Como solución, al capitalismo flexible, no digamos ya al capitalismo digital, buscamos un “nosotros” que nos proteja de la falta de vínculos. “Las incertidumbres de la flexibilidad, la ausencia de compromiso con raíces profundas y, sobre todo, el fantasma de no conseguir hacer nada de uno mismo en el mundo, de hacerse una vida con el trabajo (…) impulsan a buscar otra escena de profundidad”. Se busca un “nosotros” alternativo al que venía del mundo laboral. Sennet hablaba del mundo laboral, pero el problema afecta a los “otros mundos” en los que habitamos.

Ese “nosotros”, esa comunidad alternativa, muchas veces no es sana. La respuesta a la confusión se articula como el deseo de construir unidad. Y eso se hace reforzando exhortaciones morales, pidiendo a los individuos que se sacrifiquen por otros prometiendo que si obedecen a criterios comunes encontrarán la fuerza y la realización emocional que no pueden experimentar como individuos aislados. Sennet señala que esto no soluciona nada.

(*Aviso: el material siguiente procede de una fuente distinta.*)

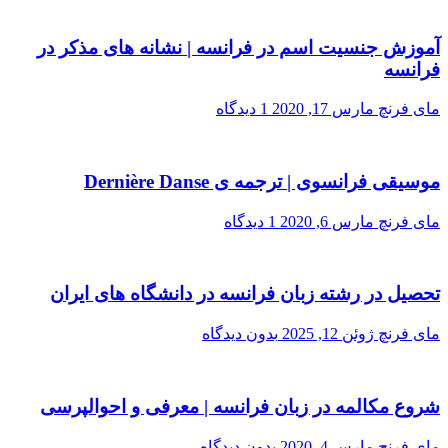
آموزش جنسیت اسم در فرانسه | نشانه های مذکر در
فرانسه
مای فرنچ
مارس 17, 2020
1 دیدگاه
موسیقی فرانسوی | ترجمه ی Dernière Danse
مای فرنچ
مارس 6, 2020
1 دیدگاه
تحصیل در رشته زبان فرانسه در دانشگاه های ایران
مای فرنچ
ژوئن 12, 2025
بدون دیدگاه
شروع مکالمه در زبان فرانسه | معرفی و احوالپرسی
مای فرنچ
مارس 4, 2020
بدون دیدگاه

Se ve, por ejemplo, en los miembros de un equipo de trabajo que “se supone que comparten una motivación común, y precisamente esa suposición debilita la comunicación”. El sociólogo señala, sin embargo, que las comunidades fuertes son aquellas que se conciben como proceso, en las que “la expresión del desacuerdo une más a la gente que la mera declaración de principios correctos”. Es algo semejante a lo que decía en el ámbito teológico hace algunos años Ratzinger: “no es lícito pretender que todo deba insertarse en una determinada organización de la unidad; ¡mejor menos organización y más Espíritu Santo! Sobre todo no se puede apoyar un concepto de comunión en el cual el valor pastoral supremo sea evitar los conflictos”.

Sennet señalaba que el vínculo, la comunidad, surge de la dependencia. Pero “todos los dogmas del nuevo orden tratan la dependencia como una condición vergonzosa (…) la vergüenza de ser dependiente tiene una consecuencia práctica, erosiona la confianza y el compromiso mutuos. (…) Cuanto más vergonzosa sea la sensación de dependencia y limitación más se tenderá a sentir la rabia del humillado”.

Restituir la dependencia es un acto reflexivo. “Para ser fiables debemos sentirnos necesitados”, señala el profesor de la London School of Economics. La mutua dependencia construye la comunidad. Y para explicarlo recurre a Paul Ricoeur: “porque alguien depende de mí, soy responsable de mi acción ante el otro”. Para que esto sea posible, según el pensador francés, “es necesario imaginar constantemente que hay un testigo que ve todo lo que hacemos y decimos, un testigo que no es un observador pasivo, es alguien que confía en nosotros”. ¿Y si no fuera necesario imaginar sino recordar que ese testigo está presente?